Le cinéma invisible, une nouvelle collection dirigée par la dynamique Carole Aurouet, prolonge le travail de notre infatigable archéologue des rapports entre la littérature et le cinéma, dont les parutions individuelles (1) ou sous son égide (2), proposent à notre regard lettré et curieux l’élaboration littéraire-mêlée parfois d’images et de références cinéphiliques- de films qui ne verront jamais le jour. Le cahier 1, qui vient de paraître, se place sous le signe de l’éclectisme, avec dix ébauches de formes et de longueurs diverses, composées par des artistes d’horizons et de sensibilité variés. Dix spécialistes présentent chacun une œuvre inédite, avec une notice replaçant son auteur dans son contexte historique, esthétique, ou thématique, éditée avec une attention portée à la mise en page du manuscrit ou du format initial. Images, biffures, viennent de temps en temps marquer de leurs présences les écrits via des fac-similés, ce qui rend la lecture de ce cahier agréable, tout en mettant en valeur l’aspect réel et non improvisé ou facile de la création littéraire ou plastique en vue d’une réalisation cinématographique.
Dans ce premier opus, Carole Aurouet et ses collègues passionnés, nous emmènent à la découverte d’un ciné-texte signé Robert Desnos où la notion de couple subit les affres de la culpabilité ; de deux versions d’un écrit façon « Cobra » de Christian Dotremont exposant les relations d’une ouvreuse de cinéma avec un huissier qui assistent à la prière de Perséphone ; d’une satire du consumérisme panurgique par Leslie Kaplan ; d’une tentative scénaristique par Louis Malle de Ma Mère de Bataille (thème que le cinéaste abordera par la suite dans Le Souffle au cœur) ; d’un synopsis original de Christine Montalbetti entrecroisant images fixes, interviews, et références au Ocean’s Eleven de Lewis Milestone ; d’un texte où Valère Novarina décrit l’arrivée d’un personnage sur une voie ferrée située à La Ciotat, un homme souhaitant renommer les objets d’un paysage abandonné, telle une nouvelle création du monde par un Verbe démiurgique ; d’un programme de Bernard Plossu où images et sons se répondent dans le cadre d’un film abstrait et psychédélique ; d’une trame élaborée par Raùl Ruiz sous le signe de Raymond Roussel, canevas dans lequel espaces et temps sont visités par des dibbuks et des cailloux ; d’un récit au cours duquel Jorge Semprun décrit les voyages intellectuels et géographiques d’un Malraux fraîchement auréolé du succès de La Condition humaine , entre une Russie idéologiquement pesante, et une Espagne menacée par le franquisme ; enfin, d’un écrit de Sergueï Trétiakov, narrant le quotidien difficile et violent de paysans frustes ou aveugles d’une région isolée de la Géorgie dans l’URSS des années 20, la Svanétie.

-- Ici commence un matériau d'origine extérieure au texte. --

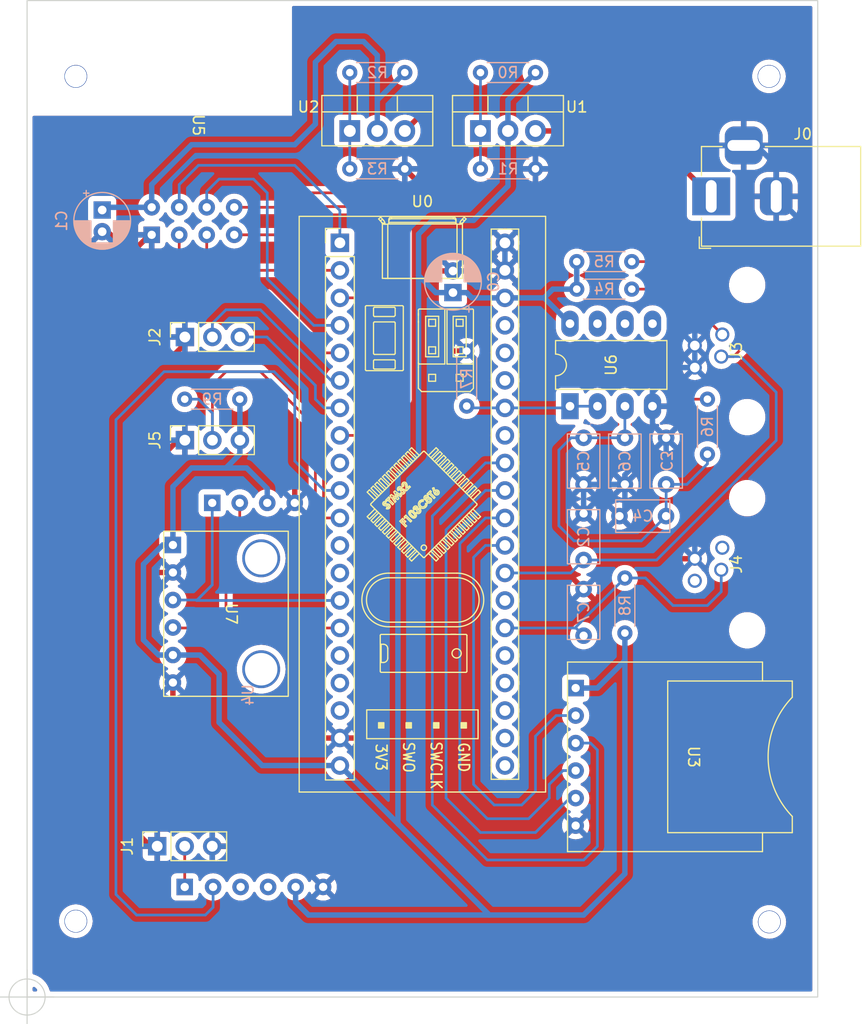
<source format=kicad_pcb>
(kicad_pcb (version 20211014) (generator pcbnew)

  (general
    (thickness 1.6)
  )

  (paper "A4")
  (layers
    (0 "F.Cu" signal)
    (31 "B.Cu" signal)
    (32 "B.Adhes" user "B.Adhesive")
    (33 "F.Adhes" user "F.Adhesive")
    (34 "B.Paste" user)
    (35 "F.Paste" user)
    (36 "B.SilkS" user "B.Silkscreen")
    (37 "F.SilkS" user "F.Silkscreen")
    (38 "B.Mask" user)
    (39 "F.Mask" user)
    (40 "Dwgs.User" user "User.Drawings")
    (41 "Cmts.User" user "User.Comments")
    (42 "Eco1.User" user "User.Eco1")
    (43 "Eco2.User" user "User.Eco2")
    (44 "Edge.Cuts" user)
    (45 "Margin" user)
    (46 "B.CrtYd" user "B.Courtyard")
    (47 "F.CrtYd" user "F.Courtyard")
    (48 "B.Fab" user)
    (49 "F.Fab" user)
    (50 "User.1" user)
    (51 "User.2" user)
    (52 "User.3" user)
    (53 "User.4" user)
    (54 "User.5" user)
    (55 "User.6" user)
    (56 "User.7" user)
    (57 "User.8" user)
    (58 "User.9" user)
  )

  (setup
    (pad_to_mask_clearance 0)
    (aux_axis_origin 108 146)
    (pcbplotparams
      (layerselection 0x00310fc_ffffffff)
      (disableapertmacros false)
      (usegerberextensions false)
      (usegerberattributes true)
      (usegerberadvancedattributes true)
      (creategerberjobfile true)
      (svguseinch false)
      (svgprecision 6)
      (excludeedgelayer false)
      (plotframeref false)
      (viasonmask false)
      (mode 1)
      (useauxorigin true)
      (hpglpennumber 1)
      (hpglpenspeed 20)
      (hpglpendiameter 15.000000)
      (dxfpolygonmode true)
      (dxfimperialunits true)
      (dxfusepcbnewfont true)
      (psnegative false)
      (psa4output false)
      (plotreference true)
      (plotvalue true)
      (plotinvisibletext false)
      (sketchpadsonfab false)
      (subtractmaskfromsilk false)
      (outputformat 1)
      (mirror false)
      (drillshape 0)
      (scaleselection 1)
      (outputdirectory "Second version/")
    )
  )

  (net 0 "")
  (net 1 "Anemometer")
  (net 2 "Rain gauge")
  (net 3 "LoRa_NCSS")
  (net 4 "/Passive LPF")
  (net 5 "+VDC")
  (net 6 "LoRa_SCLK")
  (net 7 "LoRa_MISO")
  (net 8 "LoRa_MOSI")
  (net 9 "LoRa_Reset")
  (net 10 "LoRa_DIO0")
  (net 11 "+3.3VP")
  (net 12 "GND")
  (net 13 "WindVane_raw")
  (net 14 "+3V3")
  (net 15 "WindVane_filtered")
  (net 16 "DS18B20")
  (net 17 "RTC_ALARM")
  (net 18 "I2C_CLK")
  (net 19 "I2C_SDA")
  (net 20 "MICROSD_NCSS")
  (net 21 "SPI1_SCK")
  (net 22 "SPI1_MISO")
  (net 23 "SPI1_MOSI")
  (net 24 "/32768Hz out")
  (net 25 "UART_TX")
  (net 26 "UART_RX")
  (net 27 "unconnected-(U0-Pad9)")
  (net 28 "unconnected-(U0-Pad12)")
  (net 29 "unconnected-(U0-Pad13)")
  (net 30 "unconnected-(U0-Pad16)")
  (net 31 "unconnected-(U0-Pad17)")
  (net 32 "unconnected-(U0-Pad18)")
  (net 33 "unconnected-(U0-Pad21)")
  (net 34 "unconnected-(U0-Pad22)")
  (net 35 "unconnected-(U0-Pad23)")
  (net 36 "unconnected-(U0-Pad24)")
  (net 37 "unconnected-(U0-Pad25)")
  (net 38 "unconnected-(U0-Pad27)")
  (net 39 "unconnected-(U0-Pad33)")
  (net 40 "unconnected-(U0-Pad35)")
  (net 41 "unconnected-(U0-Pad36)")
  (net 42 "unconnected-(U0-Pad37)")
  (net 43 "unconnected-(U6-Pad5)")
  (net 44 "unconnected-(U6-Pad6)")
  (net 45 "unconnected-(U6-Pad7)")
  (net 46 "/V_adj")
  (net 47 "/V_adj_VP")
  (net 48 "unconnected-(J4-Pad1)")
  (net 49 "unconnected-(J4-Pad4)")

  (footprint "Package_DIP:DIP-8_W7.62mm_LongPads" (layer "F.Cu") (at 158.125 91.455 90))

  (footprint "RJ11-Connectors:4P4C" (layer "F.Cu") (at 173.99 106.045 90))

  (footprint "Package_TO_SOT_THT:TO-220-3_Vertical" (layer "F.Cu") (at 149.86 66.04))

  (footprint "Connector_PinSocket_2.54mm:PinSocket_1x03_P2.54mm_Vertical" (layer "F.Cu") (at 122.57 85.065 90))

  (footprint "Connector_PinSocket_2.54mm:PinSocket_1x03_P2.54mm_Vertical" (layer "F.Cu") (at 120.015 132.08 90))

  (footprint "SX1278_Module:SX1278_Minimal" (layer "F.Cu") (at 123.317 65.5 -90))

  (footprint "Connector_PinSocket_2.54mm:PinSocket_1x03_P2.54mm_Vertical" (layer "F.Cu") (at 122.57 94.59 90))

  (footprint "Package_TO_SOT_THT:TO-220-3_Vertical" (layer "F.Cu") (at 137.795 66.04))

  (footprint "Connector_BarrelJack:BarrelJack_Horizontal" (layer "F.Cu") (at 171.165 72.0775 180))

  (footprint "BME280_Module:BME280_I2C_Small" (layer "F.Cu") (at 126.365 110.617 -90))

  (footprint "Custom_Libs:microSD_mini" (layer "F.Cu") (at 166.9 123.825 -90))

  (footprint "KiCAD_STM32_BluePill:YAAJ_BluePill_1" (layer "F.Cu") (at 136.88 76.37))

  (footprint "RJ11-Connectors:4P4C" (layer "F.Cu") (at 173.99 86.36 90))

  (footprint "Resistor_THT:R_Axial_DIN0204_L3.6mm_D1.6mm_P5.08mm_Horizontal" (layer "B.Cu") (at 170.815 90.805 -90))

  (footprint "Resistor_THT:R_Axial_DIN0204_L3.6mm_D1.6mm_P5.08mm_Horizontal" (layer "B.Cu") (at 158.75 78.105))

  (footprint "Resistor_THT:R_Axial_DIN0204_L3.6mm_D1.6mm_P5.08mm_Horizontal" (layer "B.Cu") (at 148.59 86.36 -90))

  (footprint "Custom_Libs:C_Radial_W5.5mm_H9.0mm_T3.0mm_P4.3mm" (layer "B.Cu") (at 159.385 110.49 -90))

  (footprint "Custom_Libs:C_Radial_W5.5mm_H9.0mm_T3.0mm_P4.3mm" (layer "B.Cu") (at 159.385 103.505 -90))

  (footprint "Resistor_THT:R_Axial_DIN0204_L3.6mm_D1.6mm_P5.08mm_Horizontal" (layer "B.Cu") (at 137.795 69.54))

  (footprint "Custom_Libs:C_Radial_W5.5mm_H9.0mm_T3.0mm_P4.3mm" (layer "B.Cu") (at 159.385 96.52 -90))

  (footprint "Resistor_THT:R_Axial_DIN0204_L3.6mm_D1.6mm_P5.08mm_Horizontal" (layer "B.Cu") (at 154.94 60.65 180))

  (footprint "Capacitor_THT:CP_Radial_D5.0mm_P2.00mm" (layer "B.Cu") (at 147.32 80.965113 90))

  (footprint "Custom_Libs:C_Radial_W5.5mm_H9.0mm_T3.0mm_P4.3mm" (layer "B.Cu") (at 164.846 101.6 180))

  (footprint "DS3231_Module:DS3231_Module_FullSize" (layer "B.Cu")
    (tedit 0) (tstamp 8d0af4d6-eb98-42fb-80cd-348322aeef95)
    (at 128.905 118.11 -90)
    (property "Sheetfile" "05-Prototype-UpdatedComponents.kicad_sch")
    (property "Sheetname" "")
    (path "/7d81c62a-cf8e-456a-afd8-432d297cd4a7")
    (attr through_hole)
    (fp_text reference "U4" (at 0 0.5 90 unlocked) (layer "B.SilkS")
      (effects (font (size 1 1) (thickness 0.15)) (justify mirror))
      (tstamp 41f9704c-3bcb-4852-8f58-bab233cc82b0)
    )
    (fp_text value "DS3231" (at 0 -1 90 unlocked) (layer "B.Fab")
      (effects (font (size 1 1) (thickness 0.15)) (justify mirror))
      (tstamp aaec1094-b44a-4c6e-98cc-2d654565b0d6)
    )
    (fp_text user "${REFERENCE}" (at 0 -2.5 90 unlocked) (layer "B.Fab") hide
      (effects (font (size 1 1) (thickness 0.15)) (justify mirror))
      (tstamp 71f97aca-ab89-49c2-be8c-01e245984a07)
    )
    (fp_rect (start 19 7.62) (end 16.46 -7.62) (layer "B.Mask") (width 0.12) (fill none) (tstamp 26b98121-1f5a-4a37-b620-9fcffa237476))
    (fp_rect (start -19 5.08) (end -16.46 -5.08) (layer "B.Mask") (width 0.12) (fill none) (tstamp 679b7ecf-65c7-4cbe-8503-3b0431e7a504))
    (fp_rect (start -19 10.75) (end 19 -10.75) (layer "B.Mask") (width 0.12) (fill none) (tstamp ec68b5da-5e4a-4bed-acc6-d6dc1c079883))
    (fp_rect (start 19 7.62) (end 16.46 -7.62) (layer "F.Mask") (width 0.12) (fill none) (tstamp 29266782-3e62-4bcf-a231-4b64247495ea))
    (fp_rect (start -19 5.08) (end -16.46 2.54) (layer "F.Mask") (width 0.12) (fill none) (tstamp 8e073af3-219a-456d-b810-adf0e9861a09))
    (fp_rect (start -19 2.54) (end -16.46 -5.08) (layer "F.Ma
... [1999597 chars truncated]
</source>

Photographes, romanciers, plasticiens, réalisateurs confirmés, poètes : une constellation d’artistes dont les inédits reviennent à la surface de notre regard mais aussi de notre appréciation et, aussi voire surtout, de notre faculté à imaginer, à mettre en images, ces embryons de cinéma. Remercions Carole Aurouet, et son enthousiaste équipe d’archéologues de ciné-littérature, pour cette nouvelle collection qui va contribuer à un nouvel essor des recherches et publications dans le domaine de la génétique textuelle.
Le Cinéma invisible, cahier 1. Collectif sous la direction de Carole Aurouet. Paru en décembre 2024. Editions Invenit, Lille. 208 pages. Avec une élégante reliure suisse.
1.Citons à ce titre : Les Scénarios de Jacques Prévert, Dreamland, 2003, Paris, 256 p ; Le Cinéma dessiné de Jacques Prévert, Textuel , Paris, 2012, 192 p ; Le Cinéma des poètes. De la critique au ciné-texte, Le Bord de l’eau, coll. « Ciné-Politique », 2014, 299 p.
2.Notamment la collection Le Cinéma des poètes, parue d’abord chez les Nouvelles éditions Place, et désormais chez Quidam Editeur ; Les Films sélectionnés, chez Gremese.